◆ WHAT THE TASK ASKS ◆
Which lines of the listing hold the string "that"? Show each of them.

DATA UNDER STUDY section start

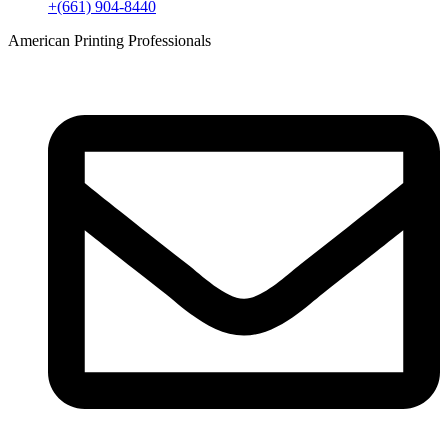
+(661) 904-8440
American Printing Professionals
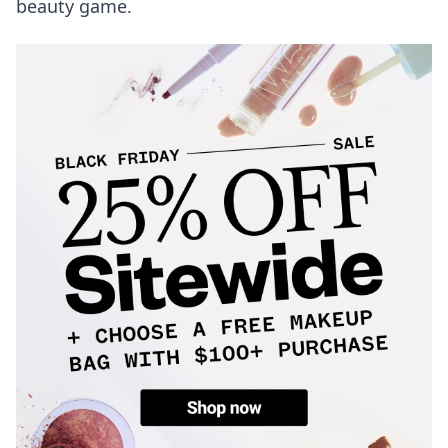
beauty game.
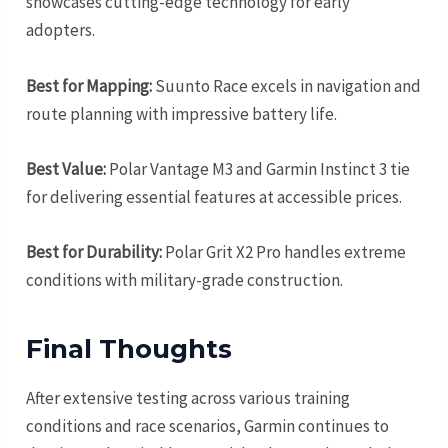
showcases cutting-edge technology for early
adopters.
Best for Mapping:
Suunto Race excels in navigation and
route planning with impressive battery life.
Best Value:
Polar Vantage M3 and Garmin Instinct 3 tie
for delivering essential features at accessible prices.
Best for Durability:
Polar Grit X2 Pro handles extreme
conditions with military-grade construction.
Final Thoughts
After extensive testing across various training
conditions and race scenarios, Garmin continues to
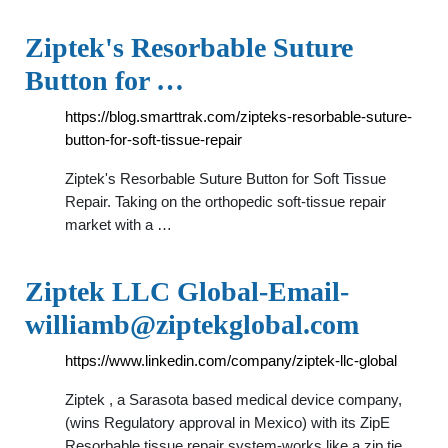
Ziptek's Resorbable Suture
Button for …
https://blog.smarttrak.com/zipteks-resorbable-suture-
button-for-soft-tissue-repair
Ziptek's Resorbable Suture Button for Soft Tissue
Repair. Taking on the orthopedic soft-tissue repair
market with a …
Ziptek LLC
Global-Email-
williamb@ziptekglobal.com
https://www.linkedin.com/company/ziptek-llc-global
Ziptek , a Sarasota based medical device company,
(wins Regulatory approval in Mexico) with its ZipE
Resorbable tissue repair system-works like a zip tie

DATA UNDER STUDY section end
DATA UNDER STUDY section start

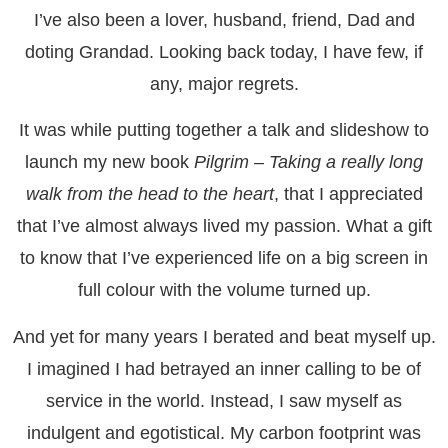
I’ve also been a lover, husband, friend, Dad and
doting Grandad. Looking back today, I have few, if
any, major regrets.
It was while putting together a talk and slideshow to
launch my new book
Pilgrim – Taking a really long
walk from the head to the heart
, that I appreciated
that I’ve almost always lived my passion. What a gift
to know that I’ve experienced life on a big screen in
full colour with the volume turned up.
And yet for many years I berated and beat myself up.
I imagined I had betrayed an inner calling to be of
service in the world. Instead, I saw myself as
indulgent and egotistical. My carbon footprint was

DATA UNDER STUDY section end

◆ ANSWER SECTION ◆
, that I appreciated
that I’ve almost always lived my passion. What a gift
to know that I’ve experienced life on a big screen in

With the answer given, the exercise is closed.